▶ [LESETEXT]:
Widerstand gegen Merz‘ Rentenaussagen
bundeskanzler Friedrich Merz (CDU) stößt mit seinen Aussagen zur rente auf erheblichen Widerstand von ostdeutschen Spitzenpolitikern und aus den eigenen Reihen.Mecklenburg-Vorpommerns Ministerpräsidentin Manuela Schwesig (SPD) kritisierte im „Stern“ die Vorgehensweise des Kanzlers scharf. Sie betonte, dass noch keine Vorschläge aus der Rentenkommission vorlägen und warf Merz vor, Angst zu verbreiten. Schwesig bemängelte, dass Merz seine Ankündigungen beim Bundesverband der Banken gemacht habe, wo niemand auf die gesetzliche Rente angewiesen sei. Sie warnte, dass die Rentenreform nicht zu Kürzungen führen dürfe.

▶ [AUFGABENSTELLUNG]: Schreiben Sie den Lesetext von „Widerstand gegen Merz‘“ bis „Kürzungen führen dürfe.“ wortgetreu ab. Stützen Sie sich ausschließlich auf den Lesetext.

▶ [DATENAUSZÜGE]:
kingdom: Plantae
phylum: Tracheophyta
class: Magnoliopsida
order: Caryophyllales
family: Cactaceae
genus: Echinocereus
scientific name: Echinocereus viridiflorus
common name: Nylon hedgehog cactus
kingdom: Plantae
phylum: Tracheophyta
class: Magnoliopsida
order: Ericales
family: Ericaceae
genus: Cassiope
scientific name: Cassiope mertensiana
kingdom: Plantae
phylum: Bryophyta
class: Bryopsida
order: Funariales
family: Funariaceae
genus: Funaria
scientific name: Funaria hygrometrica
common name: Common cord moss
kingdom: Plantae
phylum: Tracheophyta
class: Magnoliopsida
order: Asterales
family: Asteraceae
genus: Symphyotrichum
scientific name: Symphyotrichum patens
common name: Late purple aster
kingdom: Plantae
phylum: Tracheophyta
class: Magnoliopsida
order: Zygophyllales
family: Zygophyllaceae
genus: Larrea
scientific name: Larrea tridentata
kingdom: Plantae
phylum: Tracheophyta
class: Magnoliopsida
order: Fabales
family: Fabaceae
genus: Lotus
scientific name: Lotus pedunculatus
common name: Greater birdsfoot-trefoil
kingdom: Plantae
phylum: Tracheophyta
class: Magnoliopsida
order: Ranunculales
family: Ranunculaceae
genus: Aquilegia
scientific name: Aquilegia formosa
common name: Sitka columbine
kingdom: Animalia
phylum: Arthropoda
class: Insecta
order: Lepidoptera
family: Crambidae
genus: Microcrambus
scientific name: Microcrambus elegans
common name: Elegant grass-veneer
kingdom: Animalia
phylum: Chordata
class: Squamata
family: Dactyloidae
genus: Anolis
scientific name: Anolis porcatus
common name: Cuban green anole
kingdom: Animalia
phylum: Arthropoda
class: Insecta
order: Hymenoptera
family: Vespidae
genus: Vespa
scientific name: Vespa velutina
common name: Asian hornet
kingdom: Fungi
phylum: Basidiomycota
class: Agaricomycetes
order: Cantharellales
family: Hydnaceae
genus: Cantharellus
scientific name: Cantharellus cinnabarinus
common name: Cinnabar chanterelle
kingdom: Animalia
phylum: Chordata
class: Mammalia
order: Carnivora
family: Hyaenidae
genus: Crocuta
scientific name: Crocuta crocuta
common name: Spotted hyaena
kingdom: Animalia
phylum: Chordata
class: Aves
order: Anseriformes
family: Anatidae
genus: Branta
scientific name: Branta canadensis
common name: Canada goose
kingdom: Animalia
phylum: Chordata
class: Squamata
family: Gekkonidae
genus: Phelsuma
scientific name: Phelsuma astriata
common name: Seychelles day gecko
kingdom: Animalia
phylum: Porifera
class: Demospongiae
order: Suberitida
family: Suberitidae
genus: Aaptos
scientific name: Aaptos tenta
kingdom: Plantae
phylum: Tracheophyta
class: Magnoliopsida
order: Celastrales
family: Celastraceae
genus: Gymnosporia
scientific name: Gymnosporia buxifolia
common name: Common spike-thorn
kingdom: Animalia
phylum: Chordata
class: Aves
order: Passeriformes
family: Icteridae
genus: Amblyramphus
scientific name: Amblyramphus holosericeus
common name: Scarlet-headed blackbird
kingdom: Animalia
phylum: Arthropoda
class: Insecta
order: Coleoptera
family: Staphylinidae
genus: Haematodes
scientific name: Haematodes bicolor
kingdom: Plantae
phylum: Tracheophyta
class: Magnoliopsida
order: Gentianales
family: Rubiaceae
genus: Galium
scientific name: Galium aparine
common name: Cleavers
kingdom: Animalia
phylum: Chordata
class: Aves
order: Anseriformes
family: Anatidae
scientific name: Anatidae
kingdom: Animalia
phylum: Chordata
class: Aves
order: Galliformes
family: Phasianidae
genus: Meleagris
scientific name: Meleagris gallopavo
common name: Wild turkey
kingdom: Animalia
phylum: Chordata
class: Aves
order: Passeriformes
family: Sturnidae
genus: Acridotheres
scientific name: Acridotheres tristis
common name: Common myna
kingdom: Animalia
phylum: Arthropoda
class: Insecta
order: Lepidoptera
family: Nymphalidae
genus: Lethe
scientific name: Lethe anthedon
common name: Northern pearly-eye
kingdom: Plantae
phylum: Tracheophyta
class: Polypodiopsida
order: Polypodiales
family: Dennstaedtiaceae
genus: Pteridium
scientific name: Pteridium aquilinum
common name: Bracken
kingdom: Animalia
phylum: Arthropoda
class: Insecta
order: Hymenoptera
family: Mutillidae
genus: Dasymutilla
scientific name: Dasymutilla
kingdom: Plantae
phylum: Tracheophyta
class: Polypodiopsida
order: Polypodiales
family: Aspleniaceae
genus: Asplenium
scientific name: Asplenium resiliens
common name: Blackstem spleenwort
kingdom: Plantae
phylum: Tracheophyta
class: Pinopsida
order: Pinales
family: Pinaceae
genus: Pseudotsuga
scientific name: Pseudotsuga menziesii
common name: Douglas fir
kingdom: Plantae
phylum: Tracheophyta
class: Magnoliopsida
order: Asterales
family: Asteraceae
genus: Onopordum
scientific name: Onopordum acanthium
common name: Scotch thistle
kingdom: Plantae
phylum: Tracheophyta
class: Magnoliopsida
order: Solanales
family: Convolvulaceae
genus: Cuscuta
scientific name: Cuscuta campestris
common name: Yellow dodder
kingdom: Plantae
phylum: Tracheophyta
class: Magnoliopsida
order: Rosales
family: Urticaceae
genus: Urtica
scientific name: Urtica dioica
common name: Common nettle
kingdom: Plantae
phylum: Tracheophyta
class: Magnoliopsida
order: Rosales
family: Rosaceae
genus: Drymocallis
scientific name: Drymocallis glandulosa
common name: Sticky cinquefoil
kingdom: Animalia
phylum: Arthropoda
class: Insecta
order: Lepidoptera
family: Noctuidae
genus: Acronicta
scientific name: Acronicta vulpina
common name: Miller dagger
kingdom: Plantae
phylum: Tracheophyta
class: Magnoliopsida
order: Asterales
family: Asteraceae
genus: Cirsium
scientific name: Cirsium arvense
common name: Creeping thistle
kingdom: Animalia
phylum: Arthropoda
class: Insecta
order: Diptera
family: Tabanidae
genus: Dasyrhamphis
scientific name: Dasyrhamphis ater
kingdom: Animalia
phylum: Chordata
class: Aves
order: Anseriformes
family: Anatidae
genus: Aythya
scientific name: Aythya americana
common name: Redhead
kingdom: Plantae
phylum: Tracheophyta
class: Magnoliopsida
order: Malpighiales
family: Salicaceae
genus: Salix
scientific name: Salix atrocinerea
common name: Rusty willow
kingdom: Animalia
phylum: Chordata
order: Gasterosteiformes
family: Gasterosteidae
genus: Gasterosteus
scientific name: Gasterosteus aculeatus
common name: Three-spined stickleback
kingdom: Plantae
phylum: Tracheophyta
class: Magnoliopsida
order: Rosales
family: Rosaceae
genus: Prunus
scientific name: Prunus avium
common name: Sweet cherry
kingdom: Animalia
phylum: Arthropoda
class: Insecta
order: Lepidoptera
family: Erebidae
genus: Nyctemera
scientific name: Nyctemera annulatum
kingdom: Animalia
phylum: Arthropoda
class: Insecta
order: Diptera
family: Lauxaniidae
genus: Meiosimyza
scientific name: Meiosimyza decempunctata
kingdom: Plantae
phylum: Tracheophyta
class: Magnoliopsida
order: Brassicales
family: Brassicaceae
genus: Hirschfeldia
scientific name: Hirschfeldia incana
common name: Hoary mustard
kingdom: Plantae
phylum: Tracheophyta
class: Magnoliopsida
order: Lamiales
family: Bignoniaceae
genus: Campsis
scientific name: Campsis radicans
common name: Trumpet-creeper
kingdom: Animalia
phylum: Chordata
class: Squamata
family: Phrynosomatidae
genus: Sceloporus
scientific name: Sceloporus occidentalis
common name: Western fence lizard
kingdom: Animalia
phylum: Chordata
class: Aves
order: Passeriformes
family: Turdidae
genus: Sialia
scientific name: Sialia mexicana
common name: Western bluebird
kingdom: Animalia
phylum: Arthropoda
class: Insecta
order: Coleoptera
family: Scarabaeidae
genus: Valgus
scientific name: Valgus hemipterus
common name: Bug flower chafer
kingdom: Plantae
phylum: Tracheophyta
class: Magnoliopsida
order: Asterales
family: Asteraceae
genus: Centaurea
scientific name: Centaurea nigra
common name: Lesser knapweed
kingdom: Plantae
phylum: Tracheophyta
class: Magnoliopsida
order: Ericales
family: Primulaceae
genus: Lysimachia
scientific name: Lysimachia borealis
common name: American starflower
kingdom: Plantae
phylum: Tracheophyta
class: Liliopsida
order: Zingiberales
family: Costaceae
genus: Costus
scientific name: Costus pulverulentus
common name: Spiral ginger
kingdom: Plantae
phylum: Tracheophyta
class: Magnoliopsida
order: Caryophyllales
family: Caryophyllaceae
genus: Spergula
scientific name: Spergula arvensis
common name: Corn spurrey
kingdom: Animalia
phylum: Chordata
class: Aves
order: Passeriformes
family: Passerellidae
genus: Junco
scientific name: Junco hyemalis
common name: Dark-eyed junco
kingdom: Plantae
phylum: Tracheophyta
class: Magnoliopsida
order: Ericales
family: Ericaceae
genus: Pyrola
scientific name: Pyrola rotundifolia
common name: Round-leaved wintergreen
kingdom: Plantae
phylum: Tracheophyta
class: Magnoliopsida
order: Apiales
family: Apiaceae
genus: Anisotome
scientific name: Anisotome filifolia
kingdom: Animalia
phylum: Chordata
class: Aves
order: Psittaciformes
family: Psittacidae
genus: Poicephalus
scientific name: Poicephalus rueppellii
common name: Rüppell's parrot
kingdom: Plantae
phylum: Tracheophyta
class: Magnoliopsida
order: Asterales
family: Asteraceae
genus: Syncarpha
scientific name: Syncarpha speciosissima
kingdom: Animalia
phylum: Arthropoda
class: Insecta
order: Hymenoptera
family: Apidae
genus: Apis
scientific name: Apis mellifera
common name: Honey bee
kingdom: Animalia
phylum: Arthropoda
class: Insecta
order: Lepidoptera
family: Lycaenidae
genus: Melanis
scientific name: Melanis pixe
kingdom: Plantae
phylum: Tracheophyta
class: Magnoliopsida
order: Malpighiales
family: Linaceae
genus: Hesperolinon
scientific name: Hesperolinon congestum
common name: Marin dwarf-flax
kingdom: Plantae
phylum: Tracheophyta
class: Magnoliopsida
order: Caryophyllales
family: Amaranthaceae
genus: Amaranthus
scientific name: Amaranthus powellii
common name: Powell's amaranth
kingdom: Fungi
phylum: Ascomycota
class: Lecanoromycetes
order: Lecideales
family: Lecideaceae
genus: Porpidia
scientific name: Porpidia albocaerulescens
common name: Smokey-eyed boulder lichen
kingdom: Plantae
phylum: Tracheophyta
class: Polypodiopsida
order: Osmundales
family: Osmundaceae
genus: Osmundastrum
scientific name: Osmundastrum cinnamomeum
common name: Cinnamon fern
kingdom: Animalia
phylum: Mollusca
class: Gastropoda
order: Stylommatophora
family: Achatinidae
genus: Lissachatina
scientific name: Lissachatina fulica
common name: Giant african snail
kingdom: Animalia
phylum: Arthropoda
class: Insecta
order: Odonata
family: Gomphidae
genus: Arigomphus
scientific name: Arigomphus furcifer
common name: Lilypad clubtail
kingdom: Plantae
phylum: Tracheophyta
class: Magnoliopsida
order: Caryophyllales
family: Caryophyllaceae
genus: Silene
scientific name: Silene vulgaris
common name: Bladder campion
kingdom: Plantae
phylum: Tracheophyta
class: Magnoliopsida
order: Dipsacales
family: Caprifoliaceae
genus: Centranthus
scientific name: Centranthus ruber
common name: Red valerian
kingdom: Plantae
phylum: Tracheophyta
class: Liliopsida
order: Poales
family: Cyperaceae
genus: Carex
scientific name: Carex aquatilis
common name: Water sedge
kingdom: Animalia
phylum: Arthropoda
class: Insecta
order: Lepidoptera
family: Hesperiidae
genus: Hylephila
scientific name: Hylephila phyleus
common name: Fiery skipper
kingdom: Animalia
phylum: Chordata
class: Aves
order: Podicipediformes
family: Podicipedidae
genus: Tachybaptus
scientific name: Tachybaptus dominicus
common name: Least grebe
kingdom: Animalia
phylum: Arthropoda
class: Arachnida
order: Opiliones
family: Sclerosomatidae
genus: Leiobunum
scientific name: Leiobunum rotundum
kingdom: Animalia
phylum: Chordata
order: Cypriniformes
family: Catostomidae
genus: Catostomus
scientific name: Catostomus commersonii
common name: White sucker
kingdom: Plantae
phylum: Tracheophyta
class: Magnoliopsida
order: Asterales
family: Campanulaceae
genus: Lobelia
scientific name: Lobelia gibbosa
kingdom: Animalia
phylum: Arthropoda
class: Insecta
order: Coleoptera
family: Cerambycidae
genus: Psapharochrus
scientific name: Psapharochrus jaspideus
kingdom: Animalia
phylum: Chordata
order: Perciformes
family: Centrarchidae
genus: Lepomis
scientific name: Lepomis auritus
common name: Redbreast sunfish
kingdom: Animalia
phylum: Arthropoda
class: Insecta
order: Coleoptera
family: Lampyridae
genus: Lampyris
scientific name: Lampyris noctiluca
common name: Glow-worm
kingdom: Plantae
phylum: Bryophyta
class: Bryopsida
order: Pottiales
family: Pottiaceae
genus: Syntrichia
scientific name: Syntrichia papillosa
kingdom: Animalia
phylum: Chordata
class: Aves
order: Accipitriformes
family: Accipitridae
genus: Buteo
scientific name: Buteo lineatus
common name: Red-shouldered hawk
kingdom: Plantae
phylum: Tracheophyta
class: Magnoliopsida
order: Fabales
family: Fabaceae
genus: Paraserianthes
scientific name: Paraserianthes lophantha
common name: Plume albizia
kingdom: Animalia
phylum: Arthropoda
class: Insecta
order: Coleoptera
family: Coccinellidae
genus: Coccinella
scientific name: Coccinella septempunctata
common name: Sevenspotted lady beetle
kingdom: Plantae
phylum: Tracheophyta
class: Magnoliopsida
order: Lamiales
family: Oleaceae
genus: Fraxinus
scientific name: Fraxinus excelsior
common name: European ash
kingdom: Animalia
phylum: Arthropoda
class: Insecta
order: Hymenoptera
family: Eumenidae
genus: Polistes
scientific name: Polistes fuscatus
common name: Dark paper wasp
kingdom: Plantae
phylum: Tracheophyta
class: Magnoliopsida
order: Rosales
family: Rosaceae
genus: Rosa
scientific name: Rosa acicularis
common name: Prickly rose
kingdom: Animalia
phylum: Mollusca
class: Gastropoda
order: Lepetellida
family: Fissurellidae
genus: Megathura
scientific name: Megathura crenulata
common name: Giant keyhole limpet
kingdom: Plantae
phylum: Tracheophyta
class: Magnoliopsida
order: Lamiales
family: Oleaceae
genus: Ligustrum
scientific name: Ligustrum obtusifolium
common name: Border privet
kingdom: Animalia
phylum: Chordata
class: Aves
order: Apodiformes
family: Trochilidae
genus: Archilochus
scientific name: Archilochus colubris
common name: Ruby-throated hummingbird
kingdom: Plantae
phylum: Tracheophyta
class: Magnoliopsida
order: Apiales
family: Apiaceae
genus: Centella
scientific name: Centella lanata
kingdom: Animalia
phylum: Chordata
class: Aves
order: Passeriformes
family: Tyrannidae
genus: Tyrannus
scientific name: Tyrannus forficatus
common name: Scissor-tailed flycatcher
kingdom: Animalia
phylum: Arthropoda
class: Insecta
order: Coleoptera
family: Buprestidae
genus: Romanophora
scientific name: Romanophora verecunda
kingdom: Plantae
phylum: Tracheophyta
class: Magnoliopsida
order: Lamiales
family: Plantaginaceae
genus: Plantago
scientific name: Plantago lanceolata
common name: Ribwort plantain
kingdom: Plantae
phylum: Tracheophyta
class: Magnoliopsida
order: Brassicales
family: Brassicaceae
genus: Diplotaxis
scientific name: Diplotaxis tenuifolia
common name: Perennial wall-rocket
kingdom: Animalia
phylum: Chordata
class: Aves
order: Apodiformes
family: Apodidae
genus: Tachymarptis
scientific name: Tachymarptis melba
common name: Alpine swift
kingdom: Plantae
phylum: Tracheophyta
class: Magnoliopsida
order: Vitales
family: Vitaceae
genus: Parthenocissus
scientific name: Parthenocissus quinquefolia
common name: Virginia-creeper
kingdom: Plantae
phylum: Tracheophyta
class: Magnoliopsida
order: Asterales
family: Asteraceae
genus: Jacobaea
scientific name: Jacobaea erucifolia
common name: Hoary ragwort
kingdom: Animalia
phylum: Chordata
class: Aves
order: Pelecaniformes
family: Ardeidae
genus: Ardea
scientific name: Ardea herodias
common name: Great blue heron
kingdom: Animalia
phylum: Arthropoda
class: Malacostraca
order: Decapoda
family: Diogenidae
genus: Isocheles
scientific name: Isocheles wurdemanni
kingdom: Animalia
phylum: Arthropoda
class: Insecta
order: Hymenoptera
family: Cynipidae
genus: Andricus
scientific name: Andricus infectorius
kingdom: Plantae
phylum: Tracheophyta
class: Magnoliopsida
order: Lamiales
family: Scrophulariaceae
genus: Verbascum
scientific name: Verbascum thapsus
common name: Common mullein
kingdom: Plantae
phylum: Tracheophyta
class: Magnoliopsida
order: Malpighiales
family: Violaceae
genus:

▶ [LÖSUNG]:
Widerstand gegen Merz‘ Rentenaussagen
bundeskanzler Friedrich Merz (CDU) stößt mit seinen Aussagen zur rente auf erheblichen Widerstand von ostdeutschen Spitzenpolitikern und aus den eigenen Reihen.Mecklenburg-Vorpommerns Ministerpräsidentin Manuela Schwesig (SPD) kritisierte im „Stern“ die Vorgehensweise des Kanzlers scharf. Sie betonte, dass noch keine Vorschläge aus der Rentenkommission vorlägen und warf Merz vor, Angst zu verbreiten. Schwesig bemängelte, dass Merz seine Ankündigungen beim Bundesverband der Banken gemacht habe, wo niemand auf die gesetzliche Rente angewiesen sei. Sie warnte, dass die Rentenreform nicht zu Kürzungen führen dürfe.